Some of the biggest differences between a Master of Business Administration (MBA) and Doctor of Philosophy (PhD) program in accounting are program length, format, coursework, and student career goals. Here we discuss these differences and other details for each degree program to help students determine which program may be the best fit.
MBA vs. PhD in Accounting
Master of Business Administration in Accounting
Many Master of Business Administration programs offer accounting as one of their many concentrations and are designed to prepare students for leadership positions and/or to take their Certified Public Accountant (CPA) exam. Many of these degree programs are available in an on-campus or online format and can usually be completed in as little as one to two years. These programs are usually around 36 credits and include general business management coursework, such as ethics, business strategy, and organizational theory, as well as courses specific to accounting, like financial reporting and auditing. Some programs may also offer an optional internship experience for hands-on learning and training. Graduates of these degree programs are prepared for leadership and management positions in fields including budget analysis, banking, financial management, tax planning, and financial reporting.
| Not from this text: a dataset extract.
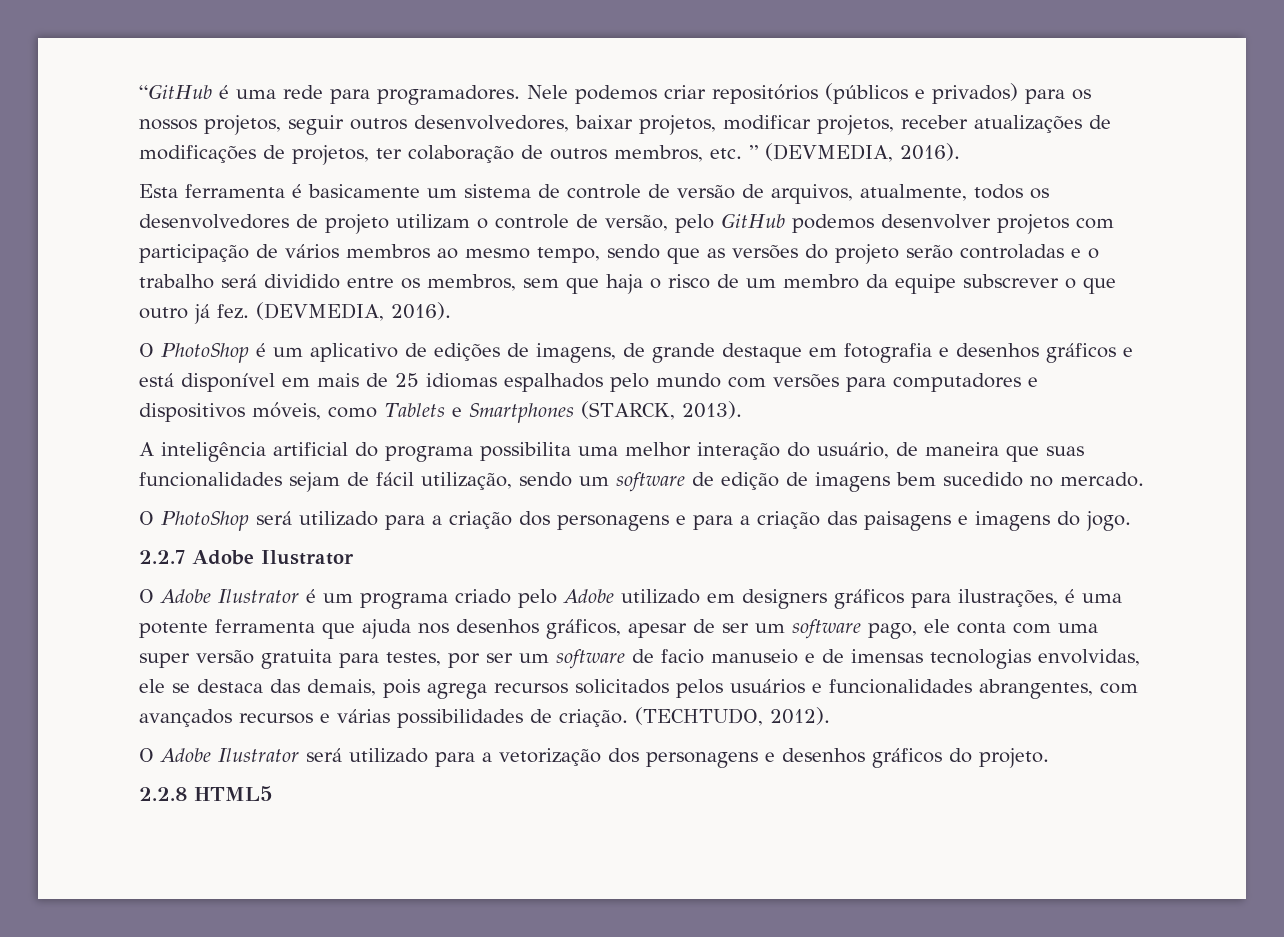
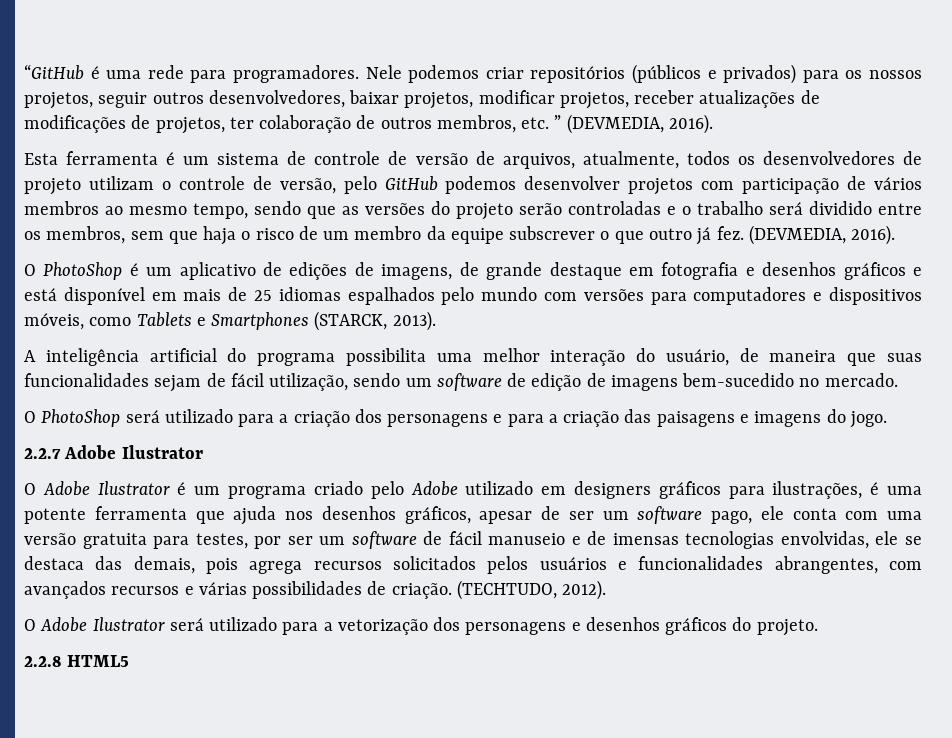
[308,184,420,198] basicamente -> (176, 158) none
[896,472,1023,487] bem sucedido -> [682,373,795,387] bem-sucedido
[139,653,190,668] super -> (922, 515) none
[661,649,704,664] facio -> [448,531,482,545] fácil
Doctor of Philosophy in Accounting
Doctor of Philosophy programs usually offer accounting as a field of study or concentration for business or business management degree programs. These programs may take four to five years to complete and are usually on-campus programs. Students in these programs usually take courses that are more focused on accounting-related topics, such as accounting, finance, economics, analysis, and research. Most of these programs require students to complete comprehensive exams and a dissertation and may require students to complete a teaching practicum experience, teach various undergraduate courses throughout the program, and/or serve as a research assistant. PhD in Accounting programs are typically designed to prepare graduates for advanced careers as accounting researchers and educators.
Common Entrance Requirements
The admissions process for MBA and PhD programs in accounting are fairly similar, except that some MBA programs may offer rolling admissions and/or may not require the GMAT or GRE. However, the majority of graduate programs in accounting do require the GMAT or GRE and may use these test scores in place of other criteria where applicants fall short, such as a lower GPA. Some of these programs may require prerequisite coursework in accounting, statistics, algebra or calculus and/or a minimum GPA. Applicants to these programs generally need to include their transcripts, letters of recommendation, resume, and personal statement and/or essay responses that typically describe their personal career goals and research interests. Doctoral programs usually try to determine which faculty members potential students may match up with, based on research interests.
MBA in Accounting programs are available in flexible formats, can be completed in one to two years, and usually include more general business courses in addition to accounting courses. On the other hand, a PhD in Accounting generally takes four to five years to complete, requires a dissertation, and places a focus on accounting research and education.